Material shown —
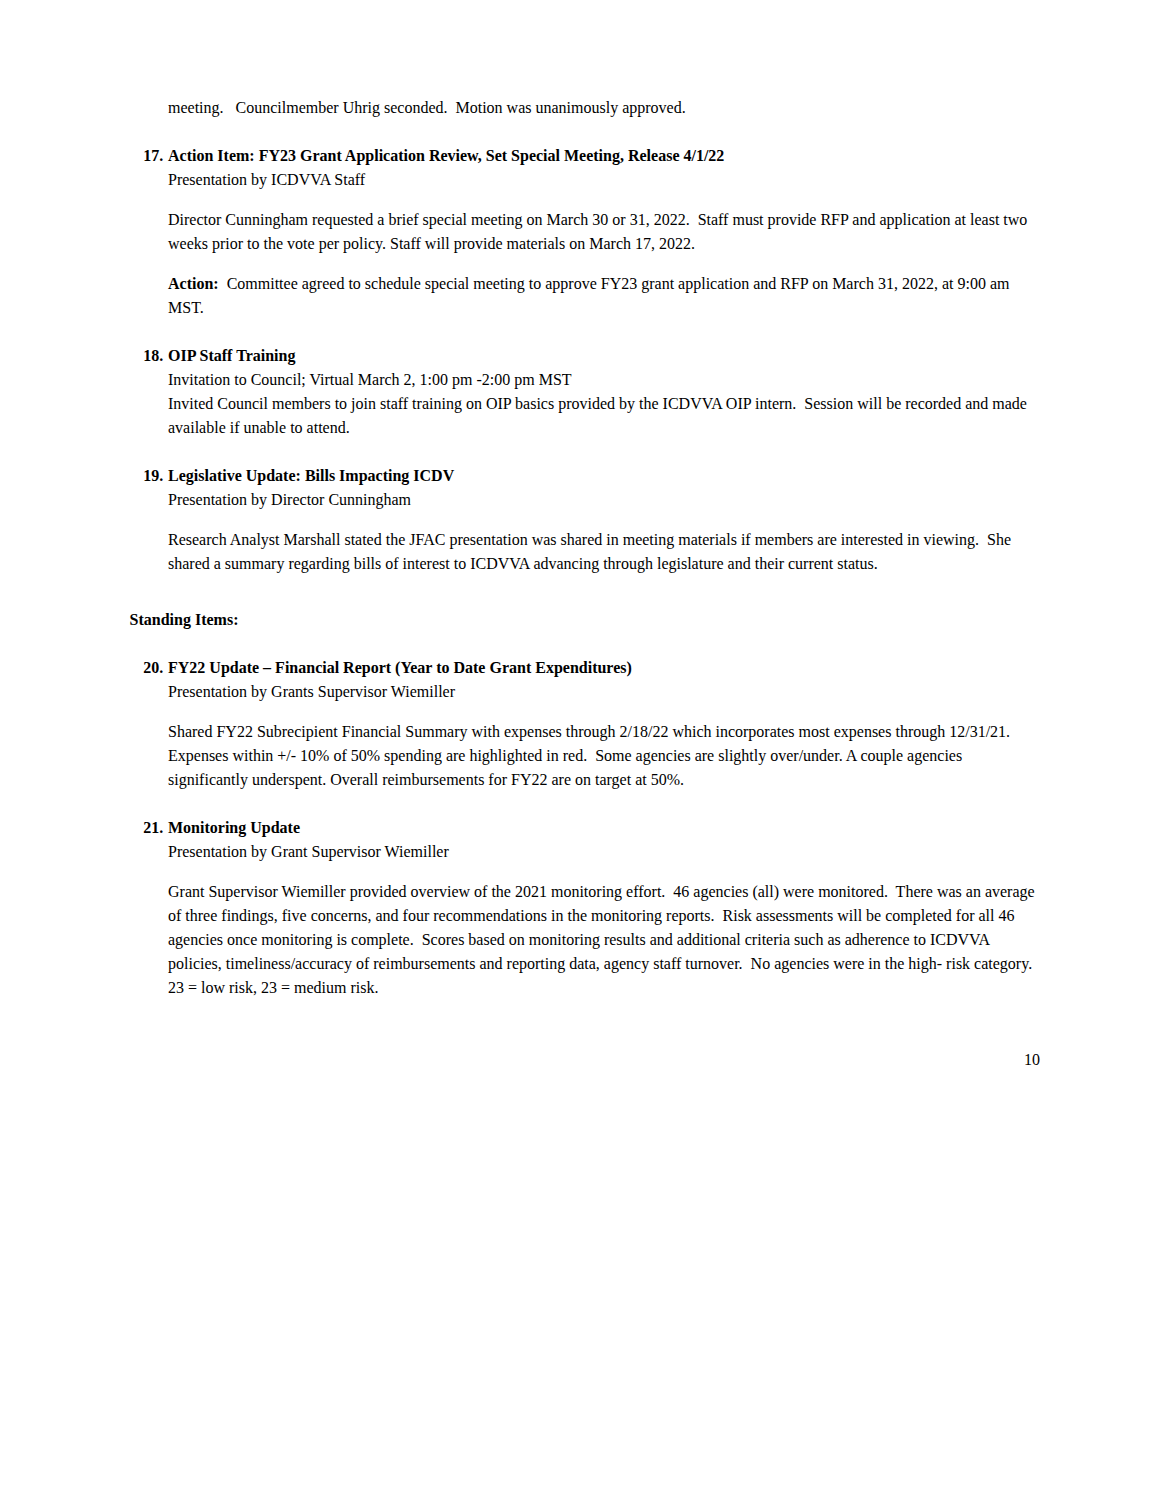meeting. Councilmember Uhrig seconded. Motion was unanimously approved.
17. Action Item: FY23 Grant Application Review, Set Special Meeting, Release 4/1/22
Presentation by ICDVVA Staff
Director Cunningham requested a brief special meeting on March 30 or 31, 2022. Staff must provide RFP and application at least two weeks prior to the vote per policy. Staff will provide materials on March 17, 2022.
Action: Committee agreed to schedule special meeting to approve FY23 grant application and RFP on March 31, 2022, at 9:00 am MST.
18. OIP Staff Training
Invitation to Council; Virtual March 2, 1:00 pm -2:00 pm MST
Invited Council members to join staff training on OIP basics provided by the ICDVVA OIP intern. Session will be recorded and made available if unable to attend.
19. Legislative Update: Bills Impacting ICDV
Presentation by Director Cunningham
Research Analyst Marshall stated the JFAC presentation was shared in meeting materials if members are interested in viewing. She shared a summary regarding bills of interest to ICDVVA advancing through legislature and their current status.
Standing Items:
20. FY22 Update – Financial Report (Year to Date Grant Expenditures)
Presentation by Grants Supervisor Wiemiller
Shared FY22 Subrecipient Financial Summary with expenses through 2/18/22 which incorporates most expenses through 12/31/21. Expenses within +/- 10% of 50% spending are highlighted in red. Some agencies are slightly over/under. A couple agencies significantly underspent. Overall reimbursements for FY22 are on target at 50%.
21. Monitoring Update
Presentation by Grant Supervisor Wiemiller
Grant Supervisor Wiemiller provided overview of the 2021 monitoring effort. 46 agencies (all) were monitored. There was an average of three findings, five concerns, and four recommendations in the monitoring reports. Risk assessments will be completed for all 46 agencies once monitoring is complete. Scores based on monitoring results and additional criteria such as adherence to ICDVVA policies, timeliness/accuracy of reimbursements and reporting data, agency staff turnover. No agencies were in the high- risk category. 23 = low risk, 23 = medium risk.
10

Task directions — Beginning with the first line of the records, write out every line up to and including the one with "Presentation by Director Cunningham", exactly, and omit all pictures.

Exercise response —
meeting. Councilmember Uhrig seconded. Motion was unanimously approved.
17. Action Item: FY23 Grant Application Review, Set Special Meeting, Release 4/1/22
Presentation by ICDVVA Staff
Director Cunningham requested a brief special meeting on March 30 or 31, 2022. Staff must provide RFP and application at least two weeks prior to the vote per policy. Staff will provide materials on March 17, 2022.
Action: Committee agreed to schedule special meeting to approve FY23 grant application and RFP on March 31, 2022, at 9:00 am MST.
18. OIP Staff Training
Invitation to Council; Virtual March 2, 1:00 pm -2:00 pm MST
Invited Council members to join staff training on OIP basics provided by the ICDVVA OIP intern. Session will be recorded and made available if unable to attend.
19. Legislative Update: Bills Impacting ICDV
Presentation by Director Cunningham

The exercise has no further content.